Original sin is why we can say “no one is perfect” but mean it in a much more profound sense.  At the Fall, we lost our perfection.  We not only make mistakes, but are fundamentally flawed.  Our inclinations, our leanings and bent, is toward the bad, not the good.  Why do you think we tend to see people in a negative instead of a positive light?  We’re inclined away from the good, “loathing” spiritually good things.  Why do we usually not want to read our Bibles or pray or go to church?  Is it because those things are bad or because in a mysterious way we prefer to avoid things we know that are good for us?  If given the opportunity to serve ourselves or someone else, we usually serve ourselves, or serve others hoping to benefit from it in some way.  We seek after things we know are contrary to God’s will.  Like a dog that goes back to its vomit, we go back again and again to things we know are disgusting.

Why?  “We were brought forth in iniquity, and in sin did our mother conceive us” (Ps. 51:5).  Original sin is why all the bad things we’ve done isn’t the biggest problem we have.  Sins aren’t our biggest problem.  Sin is.  We don’t just need new friends, we need a new self.  We don’t just need to make better choices, we need new inclinations.  We don’t just need a new start, we need a new nature.  We don’t just need to be forgiven, we need to be made new.  We need our sins and our sin removed. 

Jesus and Adam

And this is exactly what Jesus has done for us in the gospel.  On the cross, Jesus removed our sins and purchased us a new nature.  Look again at the rest of Romans 5:18-19.  Paul’s argument is simple.  Just as Adam’s act of sin led us into condemnation, so Jesus’ act of obedience leads us into life.  Adam’s disobedience made us sinners, Jesus’ obedience makes us righteous. 

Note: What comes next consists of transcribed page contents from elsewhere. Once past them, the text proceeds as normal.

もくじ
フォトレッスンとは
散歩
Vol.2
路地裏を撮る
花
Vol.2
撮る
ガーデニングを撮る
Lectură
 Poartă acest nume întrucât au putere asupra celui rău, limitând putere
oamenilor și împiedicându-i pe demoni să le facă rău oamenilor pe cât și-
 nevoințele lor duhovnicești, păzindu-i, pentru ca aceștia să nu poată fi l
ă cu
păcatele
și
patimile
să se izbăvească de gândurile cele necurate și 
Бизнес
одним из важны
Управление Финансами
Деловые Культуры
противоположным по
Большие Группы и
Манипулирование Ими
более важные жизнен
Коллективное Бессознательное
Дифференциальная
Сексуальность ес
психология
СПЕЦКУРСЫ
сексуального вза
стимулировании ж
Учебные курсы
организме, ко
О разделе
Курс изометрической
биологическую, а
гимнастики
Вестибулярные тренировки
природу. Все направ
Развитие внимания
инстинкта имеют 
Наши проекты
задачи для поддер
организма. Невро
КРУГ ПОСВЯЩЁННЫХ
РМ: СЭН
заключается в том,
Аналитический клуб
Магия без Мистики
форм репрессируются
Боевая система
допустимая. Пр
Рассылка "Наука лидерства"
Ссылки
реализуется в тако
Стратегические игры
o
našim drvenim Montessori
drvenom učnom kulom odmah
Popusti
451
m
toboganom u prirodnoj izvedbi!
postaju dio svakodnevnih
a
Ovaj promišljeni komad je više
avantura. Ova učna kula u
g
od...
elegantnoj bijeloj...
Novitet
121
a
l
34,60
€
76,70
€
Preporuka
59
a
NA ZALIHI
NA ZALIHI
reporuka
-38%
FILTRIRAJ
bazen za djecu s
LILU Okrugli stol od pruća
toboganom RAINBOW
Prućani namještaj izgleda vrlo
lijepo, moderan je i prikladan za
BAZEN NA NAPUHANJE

Those who belong to Adam carry what is Adam’s, namely, guilt and shame and condemnation.  Those who belong to Christ carry what is Christ’s, namely, justification and righteousness and life.  Jesus’ obedience overturns and undoes the consequences of Adam’s disobedience.  Adam failed his test in the Garden of Eden, and we died.  Jesus passed his test in the Garden of Gethsemane, and we live. 

The world and all of humanity was forever changed for the worse in the Garden of Eden when our first parents decided to doubt God’s goodness and disobey God’s word.  But the condemnation that came out of that Garden was conquered in another garden.  John’s Gospel tells us that Jesus was crucified and buried in a garden,  “Now in the place where he was crucified there was a garden, and in the garden a new tomb in which no one had yet been laid” (Jn. 19:41).  Jesus was killed and buried in a garden.  This means that he was also resurrected in a garden. 

Scripture is telling us that, through Jesus, through “one act of righteousness” and “one man’s obedience,” God has reversed what happened in Adam’s sin.  As we often sing, “Jesus is the true and better Adam, come to save the hell-bound man.”  He took our disobediences and our condemnation and gave us his obedience and his life.  Jesus is the new Adam who came to make anyone who trusts in him a new person.